Frédéric Worms, Soin et politique, PUF, collection Question de soin, aout 2012, 64p. , 6€
Il y a un point commun entre la santé, l’éducation, la sécurité, et même la perspective d’une justice sociale : elles peuvent être pensées comme des soins. En quelques années, cette notion de soin est devenue le bien commun et suggestif des théories du care, des approches biopolitiques, des éthiques d’autrui et de l’économie des capabilités. Le livre clair et synthétique de Frédéric Worms permet de discerner la diversité des dimensions du soin comme un enjeu proprement politique. Sa thèse est qu’un soin qui ne se saurait pas politique se perdrait aussi sûrement qu’une politique qui oublierait de soigner. Il s’agit donc ici de réorienter les deux plus grands champs de nos pratiques publiques, afin que chacun retrouve son sens dans l’autre. Car le soin ne se réduit pas au secours : il a de multiples dimensions (soutien, travail, solidarité, souci) qui ont chacune une portée ou un sens politique.

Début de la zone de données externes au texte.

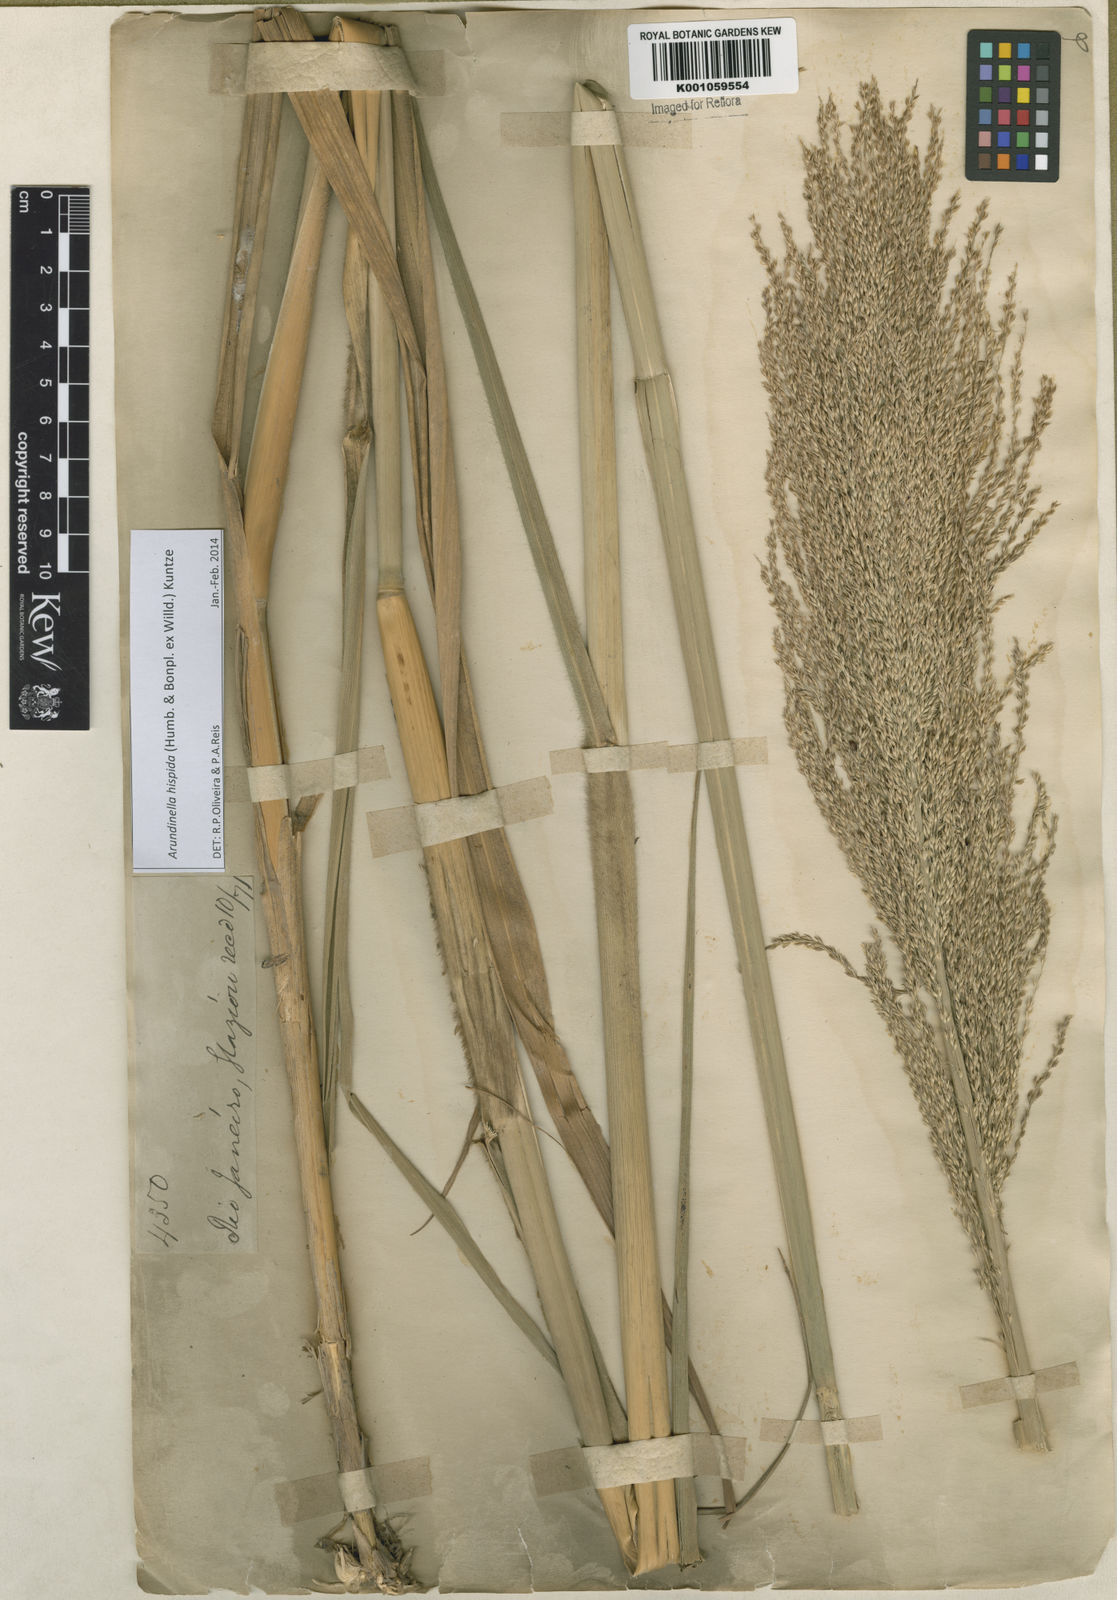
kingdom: Plantae
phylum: Tracheophyta
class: Liliopsida
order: Poales
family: Poaceae
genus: Arundinella
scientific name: Arundinella hispida
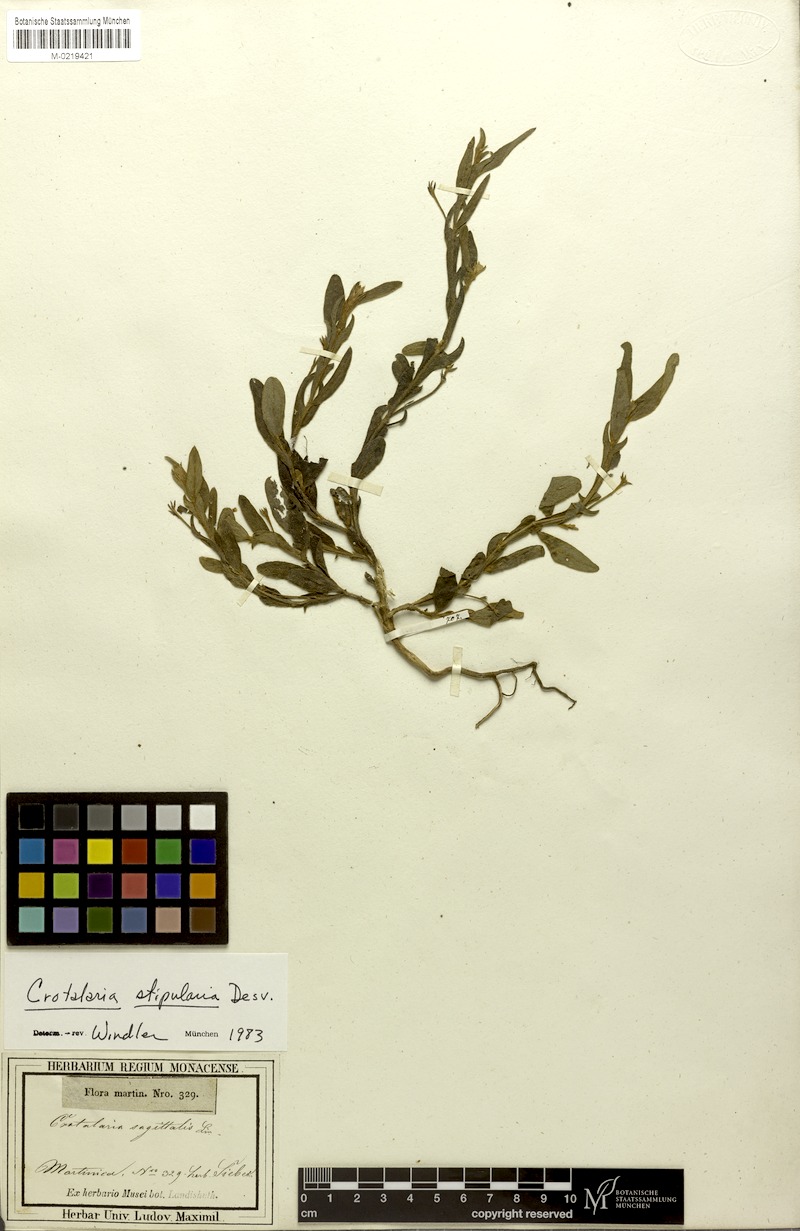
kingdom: Plantae
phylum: Tracheophyta
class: Magnoliopsida
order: Fabales
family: Fabaceae
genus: Crotalaria
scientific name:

1 Le soin est un soutien, et donc bien plus qu’un simple secours. Car, comme l’a si bien montré Simone Weil, le devoir impérieux de répondre à la faim de l’autre est le modèle de tous les devoirs. Une éthique se fonderait donc à la fois sur autrui et sur le soin, dans la nécessaire réponse du soin au besoin. Insensiblement, on passe ainsi de la morale à la politique, qui peut se redéfinir comme « soutien aux soutiens ».
2 Le soin est travail : il dépasse le simple acte moral en s’inscrivant dans la durée et dans la société, comme un pouvoir paradoxal. Car il est à la fois compétence et dévouement, pouvoir exercé et pouvoir subi. Telle est la singularité politique du soin, qui est aussi essentiellement commandement que service.
3 Le soin est solidarité. Car si le soin se fonde sur l’interdépendance des existences en société, il établit aussitôt entre elles une relation d’égalité et de liberté. L’exigence de justice prend donc ici un sens concret et accessible : la solidarité définie comme soutien réciproque.
4 Le soin est souci. Mais le souci qui se sait soin ne se réduit pas plus à la souffrance de l’inquiétude qu’à l’impuissance de l’angoisse : il est souci du monde, écologie, devoir cosmopolitique au sens propre. Un nouveau souci se dessine, qui dépasse en douceur ceux de Sartre et Levinas : il ne s’agit plus de trouver une place dans le monde, mais d’en prendre soin.
Il y a donc dans ce petit livre un platonisme salutaire : en rapprochant le politique et le soin, il vise à rétablir, entre l’idée de politique et l’idée de soin, la connivence, la communauté d’intention, ce sens du commun qu’elles ont en commun, sans lequel elles se réduiraient ou se perdraient.